300GHz帯CMOS送信回路のチップ写真
開発のポイント
昨年、300GHz帯で直交振幅変調(QAM)を用いることにより、CMOS無線送信器の通信速度が大幅に向上することを実証しました[2]。今回の研究成果は、チャネルあたりの通信速度を昨年の6倍にする技術を開発したことで、世界で初めて1チャネルあたり毎秒100ギガビットを超える送信速度を達成したものです。毎秒100ギガビットは、現在のスマートフォンと比較して100~1000倍高速で、DVD1枚分の情報を約0.5秒で伝送できる速度です。これを現在情報通信機器等で広く用いられているシリコンCMOS集積回路で実現したことにより、将来的に安価に電器製品等に搭載して普及できる可能性が高くなりました。
毎秒105ギガビット送信時の出力スペクトルとコンステレーション
今後の展開
今回の研究成果により、テラヘルツ帯の高速無線通信が、情報通信ネットワークなどのインフラに使用される光ファイバに匹敵する毎秒テラビットの通信能力に近づいたことが示されました。光ファイバは、遠く離れた通信衛星とのリンクを実現できませんが、テラヘルツ無線なら、通信衛星への超高速リンクも可能です。これにより、例えば、飛行機のWi-Fi接続を大幅にスピードアップできるようになります。
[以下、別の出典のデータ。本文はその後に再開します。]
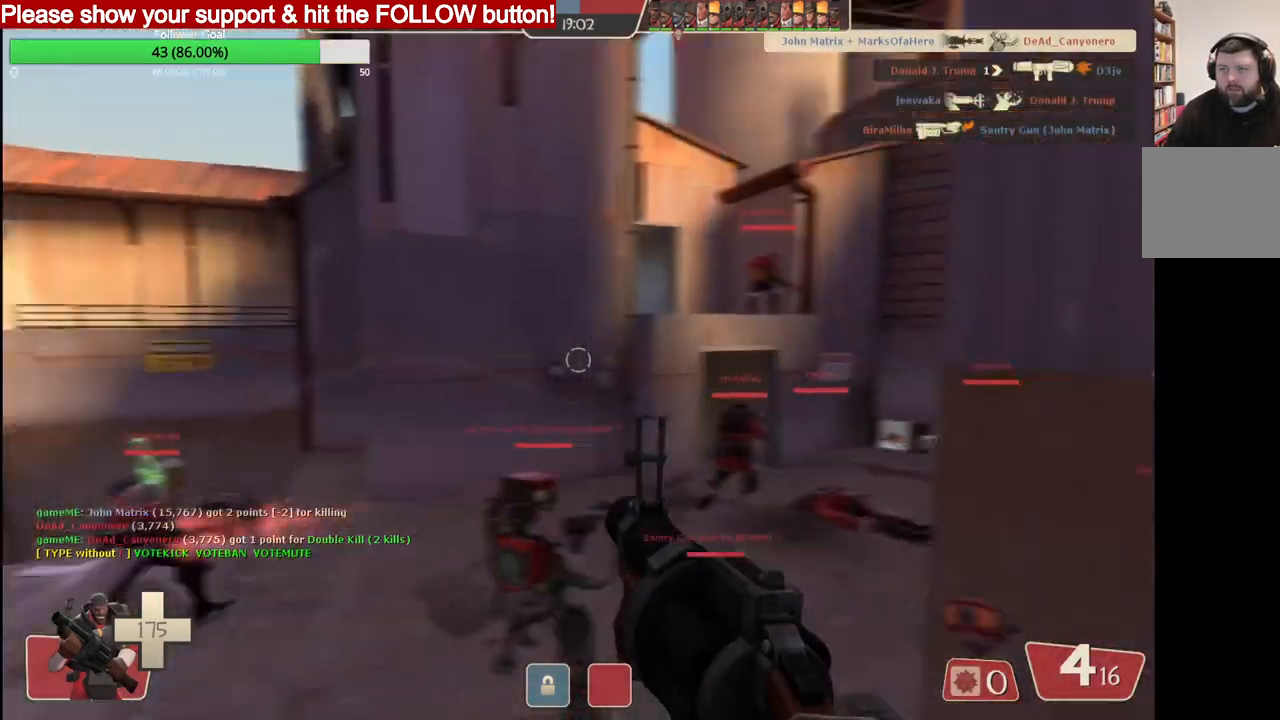
{"buttons": [], "left_stick": "up", "right_stick": "center", "events": [[133, "right_stick", "center"]]}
また、情報サーバから携帯端末へのコンテンツ高速ダウンロードやモバイルネットワークの基地局間通信等にテラヘルツ無線を用いることが期待できます。
さらに、テラヘルツ無線の新しい可能性の1つは、高速で遅延の小さな通信技術の提供です。ガラス製の光ファイバを伝搬する光の速度は大気中よりも遅くなります。そのため、リアルタイム応答を必要とするアプリケーションに光ファイバは向いていません。テラヘルツ無線は、大気中を光と同じ速度で伝わるため、リアルタイム応答を必要とするアプリケーションでの利用も期待されます。
テラヘルツ通信の宇宙応用例
テラヘルツ通信は光通信よりも低遅延
本研究成果は、総務省「テラヘルツ波デバイス基盤技術の研究開発-300GHz帯シリコン半導体CMOSトランシーバ技術-」の研究開発の一環です。
参考文献
[1]K. Takano, S. Amakawa, K. Katayama, S. Hara, R. Dong, A. Kasamatsu, I. Hosako, K. Mizuno, K. Takahashi, T. Yoshida, M. Fujishima, “A 105Gb/s 300GHz CMOS Transmitter,” International Solid-State Circuits Conference (ISSCC) 2017.
[2]K. Katayama, K. Takano, S. Amakawa, S. Hara, A. Kasamatsu, K. Mizuno, K. Takahashi, T. Yoshida, M. Fujishima, “A 300GHz 40nm CMOS Transmitter with 32-QAM 17.5Gb/s/ch Capability over 6 Channels,” International Solid-State Circuits Conference (ISSCC) 2016.